Okay, so we all have seen celery before. Green, leafy, watery, kind of salty, very distinct flavor and smell, goes great with soups, salads, beef stew, and stir fry. And in some medicinal circles, celery can also treat a variety of conditions as well. But something we do not hear much about is celery root, also known as celeriac or “the world’s ugly ducking of vegetables” (according to some sources).
Hey bro, back off, would ya?
Celeriac is a pretty knobby, gnarly, bulbous vegetable, the size of about a soft ball or a turnip, white in color, and extremely smooth in texture – like a less-starchy potato that has a hint of celery/parsley taste. It’s pretty damn good if you ask me. Definitely a win in my book.
So what in the world prompted me to write a post about celery root, of all things? Well, I recently went to PCC Natural Market , a local food co-op in Seattle, after my clinic shift this morning, where they had a creation entitled “Celery Slaw”. I was searching for a link to the recipe on the PCC website, but unfortunately there was none, and I don’t feel its right to broadcast their recipe without their permission, but it was literally to die for (so you’re just going to have to check it out on your own ). I’m not really sure what it was, the celery root, the mustard seeds, the red onion, or that it was prepared with love, which made this celery slaw taste so good. But I should encourage you (that if you do not have an allergy to celery) to try it out and see how you like celery root!
This is actually considered a winter-root vegetable (most prevalent between October through February), although can be eaten at any time of year. Celery root is packed with vitamins and minerals, including: Vitamin C, Phosphorus, Potassium, and Sodium, while having a fair amount of Iron, Calcium, and Magnesium as well. It has a low glycemic load, which can be helpful in certain diets that avoid carbohydrates. There is not a lot of protein within this vegetable, so make sure you are eating a balanced diet.

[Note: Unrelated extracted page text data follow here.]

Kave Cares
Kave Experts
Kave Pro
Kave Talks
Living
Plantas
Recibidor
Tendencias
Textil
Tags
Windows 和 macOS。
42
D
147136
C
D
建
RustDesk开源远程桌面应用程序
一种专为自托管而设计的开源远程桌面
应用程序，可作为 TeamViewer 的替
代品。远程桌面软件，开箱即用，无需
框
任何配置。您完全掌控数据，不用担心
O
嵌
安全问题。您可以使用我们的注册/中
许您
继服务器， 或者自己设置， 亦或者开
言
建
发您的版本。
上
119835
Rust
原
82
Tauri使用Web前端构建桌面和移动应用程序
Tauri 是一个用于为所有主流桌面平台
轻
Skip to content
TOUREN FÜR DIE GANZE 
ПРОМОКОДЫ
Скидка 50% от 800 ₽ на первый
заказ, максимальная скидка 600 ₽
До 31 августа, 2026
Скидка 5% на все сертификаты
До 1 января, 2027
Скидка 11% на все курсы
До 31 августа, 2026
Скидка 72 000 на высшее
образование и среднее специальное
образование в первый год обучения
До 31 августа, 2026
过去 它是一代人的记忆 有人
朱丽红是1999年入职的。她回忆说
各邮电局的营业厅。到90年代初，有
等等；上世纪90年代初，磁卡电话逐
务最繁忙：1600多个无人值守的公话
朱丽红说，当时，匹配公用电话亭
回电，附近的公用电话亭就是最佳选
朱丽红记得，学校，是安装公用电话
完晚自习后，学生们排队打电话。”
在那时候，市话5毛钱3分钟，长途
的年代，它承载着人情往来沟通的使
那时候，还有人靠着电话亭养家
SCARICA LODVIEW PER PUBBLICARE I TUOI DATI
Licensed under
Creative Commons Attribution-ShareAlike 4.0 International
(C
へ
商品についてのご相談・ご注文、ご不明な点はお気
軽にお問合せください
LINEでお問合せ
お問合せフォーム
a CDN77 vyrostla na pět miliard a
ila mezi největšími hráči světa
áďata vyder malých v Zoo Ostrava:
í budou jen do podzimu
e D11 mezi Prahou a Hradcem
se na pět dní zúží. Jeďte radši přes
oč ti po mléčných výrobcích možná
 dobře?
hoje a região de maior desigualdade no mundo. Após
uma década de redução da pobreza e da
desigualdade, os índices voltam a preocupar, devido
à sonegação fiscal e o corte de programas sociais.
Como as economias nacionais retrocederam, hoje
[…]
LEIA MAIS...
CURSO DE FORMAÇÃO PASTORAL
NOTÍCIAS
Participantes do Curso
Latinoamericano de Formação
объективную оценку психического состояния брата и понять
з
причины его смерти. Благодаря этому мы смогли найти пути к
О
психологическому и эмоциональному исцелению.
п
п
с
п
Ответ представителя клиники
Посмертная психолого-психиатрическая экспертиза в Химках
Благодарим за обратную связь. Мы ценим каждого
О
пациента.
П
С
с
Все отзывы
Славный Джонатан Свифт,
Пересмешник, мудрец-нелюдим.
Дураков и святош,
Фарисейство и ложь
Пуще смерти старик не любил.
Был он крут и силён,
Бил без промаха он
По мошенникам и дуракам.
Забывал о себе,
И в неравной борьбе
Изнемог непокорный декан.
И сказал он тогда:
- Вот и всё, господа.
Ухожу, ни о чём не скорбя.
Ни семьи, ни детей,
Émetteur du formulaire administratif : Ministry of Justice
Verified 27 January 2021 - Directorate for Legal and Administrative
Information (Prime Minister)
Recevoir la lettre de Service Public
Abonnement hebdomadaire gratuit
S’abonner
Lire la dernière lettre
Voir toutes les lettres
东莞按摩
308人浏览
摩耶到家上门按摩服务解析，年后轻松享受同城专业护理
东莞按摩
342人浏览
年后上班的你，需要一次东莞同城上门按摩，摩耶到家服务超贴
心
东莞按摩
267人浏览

Some sources indicate celery root has analgesic or calming effects, particularly to the digestive and cardiovascular system, although there is not enough evidence to adequately support these health claims. Please consult a licensed medical professional for appropriate treatment of both gastrointestinal and cardiovascular conditions. This post is in no way intended as medical advice, only for informational purposes only.